→ **TASK BRIEF**:
Find every line in the data that contains the word "ovarian". Return each of those lines.

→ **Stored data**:
- - -
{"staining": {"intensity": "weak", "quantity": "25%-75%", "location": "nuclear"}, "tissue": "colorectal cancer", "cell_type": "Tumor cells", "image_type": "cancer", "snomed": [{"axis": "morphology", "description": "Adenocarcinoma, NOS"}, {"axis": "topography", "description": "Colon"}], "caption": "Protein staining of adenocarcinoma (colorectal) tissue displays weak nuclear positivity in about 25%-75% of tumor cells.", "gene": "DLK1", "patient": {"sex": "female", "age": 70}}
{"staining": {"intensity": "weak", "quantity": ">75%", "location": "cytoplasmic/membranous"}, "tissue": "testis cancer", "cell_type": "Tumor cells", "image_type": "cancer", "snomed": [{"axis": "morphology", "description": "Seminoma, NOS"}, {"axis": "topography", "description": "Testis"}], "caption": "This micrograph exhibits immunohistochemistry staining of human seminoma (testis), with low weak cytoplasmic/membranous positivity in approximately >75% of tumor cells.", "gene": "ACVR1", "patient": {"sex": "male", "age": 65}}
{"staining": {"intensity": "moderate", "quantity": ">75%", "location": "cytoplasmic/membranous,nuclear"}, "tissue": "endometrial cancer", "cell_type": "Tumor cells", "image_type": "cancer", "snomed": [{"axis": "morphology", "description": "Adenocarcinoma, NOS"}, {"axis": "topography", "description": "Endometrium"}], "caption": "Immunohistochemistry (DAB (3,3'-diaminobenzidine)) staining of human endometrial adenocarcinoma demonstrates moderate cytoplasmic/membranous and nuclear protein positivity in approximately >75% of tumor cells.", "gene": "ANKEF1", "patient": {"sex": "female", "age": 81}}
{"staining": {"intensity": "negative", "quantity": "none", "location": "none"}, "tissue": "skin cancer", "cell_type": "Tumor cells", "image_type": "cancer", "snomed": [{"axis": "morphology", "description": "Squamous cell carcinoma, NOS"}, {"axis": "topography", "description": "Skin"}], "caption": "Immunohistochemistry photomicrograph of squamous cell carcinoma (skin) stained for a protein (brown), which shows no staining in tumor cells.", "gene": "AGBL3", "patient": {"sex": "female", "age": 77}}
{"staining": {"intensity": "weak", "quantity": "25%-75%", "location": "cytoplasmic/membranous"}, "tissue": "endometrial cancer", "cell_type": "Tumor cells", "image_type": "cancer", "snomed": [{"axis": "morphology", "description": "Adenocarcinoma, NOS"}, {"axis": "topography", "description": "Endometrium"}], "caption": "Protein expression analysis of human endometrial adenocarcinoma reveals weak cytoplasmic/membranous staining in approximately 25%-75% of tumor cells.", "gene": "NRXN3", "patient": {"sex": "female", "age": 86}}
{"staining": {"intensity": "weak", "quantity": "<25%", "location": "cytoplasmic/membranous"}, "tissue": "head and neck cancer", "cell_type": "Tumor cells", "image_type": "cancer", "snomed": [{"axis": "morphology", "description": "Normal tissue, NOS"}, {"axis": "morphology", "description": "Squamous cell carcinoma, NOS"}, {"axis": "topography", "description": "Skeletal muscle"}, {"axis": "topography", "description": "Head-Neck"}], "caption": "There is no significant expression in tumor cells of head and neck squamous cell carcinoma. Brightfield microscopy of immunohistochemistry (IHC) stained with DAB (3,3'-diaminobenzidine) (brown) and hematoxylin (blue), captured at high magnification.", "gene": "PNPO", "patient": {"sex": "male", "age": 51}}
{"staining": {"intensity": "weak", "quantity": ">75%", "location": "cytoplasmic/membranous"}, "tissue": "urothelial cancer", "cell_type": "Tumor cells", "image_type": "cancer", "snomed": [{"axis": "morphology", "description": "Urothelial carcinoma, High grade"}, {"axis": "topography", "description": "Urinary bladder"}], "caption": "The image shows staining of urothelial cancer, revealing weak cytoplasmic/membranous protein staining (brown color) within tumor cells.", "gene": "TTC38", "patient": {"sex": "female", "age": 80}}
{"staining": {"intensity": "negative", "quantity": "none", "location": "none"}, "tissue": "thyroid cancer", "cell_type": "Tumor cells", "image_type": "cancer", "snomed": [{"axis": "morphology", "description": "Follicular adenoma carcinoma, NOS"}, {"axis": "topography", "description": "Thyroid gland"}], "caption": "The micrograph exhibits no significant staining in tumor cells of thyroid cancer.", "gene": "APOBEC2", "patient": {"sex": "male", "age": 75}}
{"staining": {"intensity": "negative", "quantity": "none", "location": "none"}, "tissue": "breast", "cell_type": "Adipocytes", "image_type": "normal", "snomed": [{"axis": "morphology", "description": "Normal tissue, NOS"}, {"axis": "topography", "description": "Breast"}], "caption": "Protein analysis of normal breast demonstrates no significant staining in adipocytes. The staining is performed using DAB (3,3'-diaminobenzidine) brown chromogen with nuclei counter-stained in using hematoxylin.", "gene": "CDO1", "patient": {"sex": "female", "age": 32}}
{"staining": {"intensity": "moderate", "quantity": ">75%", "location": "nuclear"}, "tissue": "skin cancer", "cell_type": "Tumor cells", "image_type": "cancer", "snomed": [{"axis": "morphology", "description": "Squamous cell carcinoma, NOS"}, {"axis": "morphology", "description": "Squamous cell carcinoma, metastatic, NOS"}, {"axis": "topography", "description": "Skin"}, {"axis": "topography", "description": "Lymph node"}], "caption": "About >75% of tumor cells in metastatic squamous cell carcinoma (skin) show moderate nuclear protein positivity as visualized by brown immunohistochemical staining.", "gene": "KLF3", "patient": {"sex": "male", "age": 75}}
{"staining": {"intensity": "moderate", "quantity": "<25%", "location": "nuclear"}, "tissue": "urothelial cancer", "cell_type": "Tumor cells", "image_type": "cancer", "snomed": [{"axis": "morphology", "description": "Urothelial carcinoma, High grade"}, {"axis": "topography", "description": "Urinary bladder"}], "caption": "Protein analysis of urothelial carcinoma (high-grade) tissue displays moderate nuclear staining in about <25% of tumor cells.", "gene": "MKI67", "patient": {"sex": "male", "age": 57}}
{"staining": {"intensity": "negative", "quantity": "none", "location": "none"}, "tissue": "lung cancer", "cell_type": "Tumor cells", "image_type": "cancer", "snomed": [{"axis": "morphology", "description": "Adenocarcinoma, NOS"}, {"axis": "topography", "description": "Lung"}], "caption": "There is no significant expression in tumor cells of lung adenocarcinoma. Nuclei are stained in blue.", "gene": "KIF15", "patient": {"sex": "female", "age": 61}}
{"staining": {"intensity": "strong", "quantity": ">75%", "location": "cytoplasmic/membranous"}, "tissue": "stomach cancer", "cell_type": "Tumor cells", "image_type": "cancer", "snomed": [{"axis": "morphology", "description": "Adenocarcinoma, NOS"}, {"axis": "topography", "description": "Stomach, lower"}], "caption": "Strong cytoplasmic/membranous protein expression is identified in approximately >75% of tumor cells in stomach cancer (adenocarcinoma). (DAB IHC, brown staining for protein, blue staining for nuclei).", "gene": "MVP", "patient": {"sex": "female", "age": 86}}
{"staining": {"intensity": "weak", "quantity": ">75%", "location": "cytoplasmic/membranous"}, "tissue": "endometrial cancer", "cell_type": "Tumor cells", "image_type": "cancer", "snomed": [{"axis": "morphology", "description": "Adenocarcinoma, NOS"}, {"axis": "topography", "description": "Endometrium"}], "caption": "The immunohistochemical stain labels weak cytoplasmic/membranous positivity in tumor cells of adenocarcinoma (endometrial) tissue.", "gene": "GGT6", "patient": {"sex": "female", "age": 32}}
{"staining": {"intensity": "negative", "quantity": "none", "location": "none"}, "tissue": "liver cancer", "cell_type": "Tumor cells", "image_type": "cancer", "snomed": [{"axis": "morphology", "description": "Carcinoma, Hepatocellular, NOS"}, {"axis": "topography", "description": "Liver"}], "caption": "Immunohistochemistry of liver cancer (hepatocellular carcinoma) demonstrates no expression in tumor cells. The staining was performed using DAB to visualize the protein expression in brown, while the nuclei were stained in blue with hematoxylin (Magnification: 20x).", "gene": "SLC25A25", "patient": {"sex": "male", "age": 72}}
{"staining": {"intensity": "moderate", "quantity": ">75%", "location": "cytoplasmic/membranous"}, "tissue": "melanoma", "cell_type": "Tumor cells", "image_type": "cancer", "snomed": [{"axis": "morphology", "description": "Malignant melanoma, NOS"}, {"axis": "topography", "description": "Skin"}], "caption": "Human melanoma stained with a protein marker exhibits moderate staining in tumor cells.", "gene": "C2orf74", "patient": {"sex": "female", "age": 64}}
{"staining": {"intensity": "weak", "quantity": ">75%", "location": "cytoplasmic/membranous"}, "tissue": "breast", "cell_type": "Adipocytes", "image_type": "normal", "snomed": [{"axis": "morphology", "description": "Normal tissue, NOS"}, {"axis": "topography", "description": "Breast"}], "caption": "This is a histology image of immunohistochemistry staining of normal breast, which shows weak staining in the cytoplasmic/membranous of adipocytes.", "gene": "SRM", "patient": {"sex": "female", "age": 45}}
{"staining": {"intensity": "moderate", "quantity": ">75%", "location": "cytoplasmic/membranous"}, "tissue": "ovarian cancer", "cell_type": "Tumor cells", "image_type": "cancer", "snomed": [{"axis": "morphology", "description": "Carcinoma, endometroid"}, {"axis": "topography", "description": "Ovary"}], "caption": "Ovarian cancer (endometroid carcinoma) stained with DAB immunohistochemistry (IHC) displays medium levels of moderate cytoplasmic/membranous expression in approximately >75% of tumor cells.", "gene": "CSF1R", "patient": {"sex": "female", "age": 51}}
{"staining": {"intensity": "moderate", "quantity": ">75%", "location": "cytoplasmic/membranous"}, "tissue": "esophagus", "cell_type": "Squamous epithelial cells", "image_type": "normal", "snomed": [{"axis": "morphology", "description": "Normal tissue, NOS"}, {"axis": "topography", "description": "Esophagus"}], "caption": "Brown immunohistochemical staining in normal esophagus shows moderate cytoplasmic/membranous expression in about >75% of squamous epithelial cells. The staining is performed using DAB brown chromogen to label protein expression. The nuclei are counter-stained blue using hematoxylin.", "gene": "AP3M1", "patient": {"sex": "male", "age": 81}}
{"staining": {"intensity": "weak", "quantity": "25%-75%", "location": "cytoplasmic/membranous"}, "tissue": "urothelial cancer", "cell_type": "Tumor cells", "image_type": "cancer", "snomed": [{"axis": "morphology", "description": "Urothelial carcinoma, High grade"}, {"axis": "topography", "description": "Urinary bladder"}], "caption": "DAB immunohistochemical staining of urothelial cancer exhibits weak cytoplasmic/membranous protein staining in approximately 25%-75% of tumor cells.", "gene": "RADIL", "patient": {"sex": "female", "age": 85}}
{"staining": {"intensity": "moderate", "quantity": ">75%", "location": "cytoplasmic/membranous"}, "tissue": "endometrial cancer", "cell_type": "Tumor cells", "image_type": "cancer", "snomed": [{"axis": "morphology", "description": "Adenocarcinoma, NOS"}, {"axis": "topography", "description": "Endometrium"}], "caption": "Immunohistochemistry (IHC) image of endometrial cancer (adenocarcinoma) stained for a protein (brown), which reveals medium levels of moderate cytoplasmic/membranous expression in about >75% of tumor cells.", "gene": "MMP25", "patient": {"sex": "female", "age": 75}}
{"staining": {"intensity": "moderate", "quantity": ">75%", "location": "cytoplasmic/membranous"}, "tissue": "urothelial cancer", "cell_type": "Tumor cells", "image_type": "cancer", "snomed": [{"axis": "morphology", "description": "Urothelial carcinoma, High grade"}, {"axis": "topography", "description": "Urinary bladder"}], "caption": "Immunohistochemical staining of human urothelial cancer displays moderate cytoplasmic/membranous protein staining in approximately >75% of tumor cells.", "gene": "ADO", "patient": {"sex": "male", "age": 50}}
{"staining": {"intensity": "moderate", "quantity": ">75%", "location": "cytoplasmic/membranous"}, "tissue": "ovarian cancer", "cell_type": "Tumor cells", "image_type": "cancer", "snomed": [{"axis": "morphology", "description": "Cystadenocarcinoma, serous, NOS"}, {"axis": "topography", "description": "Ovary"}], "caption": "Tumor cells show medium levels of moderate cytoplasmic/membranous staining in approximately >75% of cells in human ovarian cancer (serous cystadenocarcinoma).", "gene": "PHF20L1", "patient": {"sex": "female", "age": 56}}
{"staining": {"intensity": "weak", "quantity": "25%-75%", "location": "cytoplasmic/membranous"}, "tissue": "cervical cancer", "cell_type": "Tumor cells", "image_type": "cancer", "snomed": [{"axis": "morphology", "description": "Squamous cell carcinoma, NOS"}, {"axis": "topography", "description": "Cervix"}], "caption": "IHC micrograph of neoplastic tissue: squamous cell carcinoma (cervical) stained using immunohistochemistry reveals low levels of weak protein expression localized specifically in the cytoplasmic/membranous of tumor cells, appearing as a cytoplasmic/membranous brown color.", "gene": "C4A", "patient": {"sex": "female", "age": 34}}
- - -
→ **SOLUTION BELOW**:
{"staining": {"intensity": "moderate", "quantity": ">75%", "location": "cytoplasmic/membranous"}, "tissue": "ovarian cancer", "cell_type": "Tumor cells", "image_type": "cancer", "snomed": [{"axis": "morphology", "description": "Carcinoma, endometroid"}, {"axis": "topography", "description": "Ovary"}], "caption": "Ovarian cancer (endometroid carcinoma) stained with DAB immunohistochemistry (IHC) displays medium levels of moderate cytoplasmic/membranous expression in approximately >75% of tumor cells.", "gene": "CSF1R", "patient": {"sex": "female", "age": 51}}
{"staining": {"intensity": "moderate", "quantity": ">75%", "location": "cytoplasmic/membranous"}, "tissue": "ovarian cancer", "cell_type": "Tumor cells", "image_type": "cancer", "snomed": [{"axis": "morphology", "description": "Cystadenocarcinoma, serous, NOS"}, {"axis": "topography", "description": "Ovary"}], "caption": "Tumor cells show medium levels of moderate cytoplasmic/membranous staining in approximately >75% of cells in human ovarian cancer (serous cystadenocarcinoma).", "gene": "PHF20L1", "patient": {"sex": "female", "age": 56}}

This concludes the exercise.